Saved data entries
+--

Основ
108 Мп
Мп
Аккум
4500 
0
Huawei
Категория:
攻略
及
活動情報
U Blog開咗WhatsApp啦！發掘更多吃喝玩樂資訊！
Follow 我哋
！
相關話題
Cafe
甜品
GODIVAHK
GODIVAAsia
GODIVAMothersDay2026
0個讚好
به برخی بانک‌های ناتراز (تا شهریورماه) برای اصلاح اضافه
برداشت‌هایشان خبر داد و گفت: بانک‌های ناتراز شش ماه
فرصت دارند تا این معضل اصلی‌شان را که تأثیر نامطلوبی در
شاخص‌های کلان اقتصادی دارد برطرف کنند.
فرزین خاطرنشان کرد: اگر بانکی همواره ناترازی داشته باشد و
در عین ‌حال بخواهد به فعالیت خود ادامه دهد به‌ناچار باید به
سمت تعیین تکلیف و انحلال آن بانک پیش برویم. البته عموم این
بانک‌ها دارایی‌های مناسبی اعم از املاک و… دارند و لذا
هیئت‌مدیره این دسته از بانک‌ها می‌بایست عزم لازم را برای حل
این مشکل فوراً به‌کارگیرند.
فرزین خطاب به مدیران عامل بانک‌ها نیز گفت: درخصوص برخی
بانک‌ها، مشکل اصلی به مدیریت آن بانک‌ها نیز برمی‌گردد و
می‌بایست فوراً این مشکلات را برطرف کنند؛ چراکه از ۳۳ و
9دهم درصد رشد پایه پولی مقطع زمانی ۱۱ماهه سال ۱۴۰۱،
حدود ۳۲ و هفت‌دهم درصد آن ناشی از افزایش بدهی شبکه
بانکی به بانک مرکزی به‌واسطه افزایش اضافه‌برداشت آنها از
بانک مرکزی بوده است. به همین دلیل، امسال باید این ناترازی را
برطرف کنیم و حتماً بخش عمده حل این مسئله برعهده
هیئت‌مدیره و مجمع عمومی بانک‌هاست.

+--

# EXERCISE:
Each line of the data above should appear again in your answer, exactly as given.

# PROBLEM SOLUTION:
Основ
108 Мп
Мп
Аккум
4500 
0
Huawei
Категория:
攻略
及
活動情報
U Blog開咗WhatsApp啦！發掘更多吃喝玩樂資訊！
Follow 我哋
！
相關話題
Cafe
甜品
GODIVAHK
GODIVAAsia
GODIVAMothersDay2026
0個讚好
به برخی بانک‌های ناتراز (تا شهریورماه) برای اصلاح اضافه
برداشت‌هایشان خبر داد و گفت: بانک‌های ناتراز شش ماه
فرصت دارند تا این معضل اصلی‌شان را که تأثیر نامطلوبی در
شاخص‌های کلان اقتصادی دارد برطرف کنند.
فرزین خاطرنشان کرد: اگر بانکی همواره ناترازی داشته باشد و
در عین ‌حال بخواهد به فعالیت خود ادامه دهد به‌ناچار باید به
سمت تعیین تکلیف و انحلال آن بانک پیش برویم. البته عموم این
بانک‌ها دارایی‌های مناسبی اعم از املاک و… دارند و لذا
هیئت‌مدیره این دسته از بانک‌ها می‌بایست عزم لازم را برای حل
این مشکل فوراً به‌کارگیرند.
فرزین خطاب به مدیران عامل بانک‌ها نیز گفت: درخصوص برخی
بانک‌ها، مشکل اصلی به مدیریت آن بانک‌ها نیز برمی‌گردد و
می‌بایست فوراً این مشکلات را برطرف کنند؛ چراکه از ۳۳ و
9دهم درصد رشد پایه پولی مقطع زمانی ۱۱ماهه سال ۱۴۰۱،
حدود ۳۲ و هفت‌دهم درصد آن ناشی از افزایش بدهی شبکه
بانکی به بانک مرکزی به‌واسطه افزایش اضافه‌برداشت آنها از
بانک مرکزی بوده است. به همین دلیل، امسال باید این ناترازی را
برطرف کنیم و حتماً بخش عمده حل این مسئله برعهده
هیئت‌مدیره و مجمع عمومی بانک‌هاست.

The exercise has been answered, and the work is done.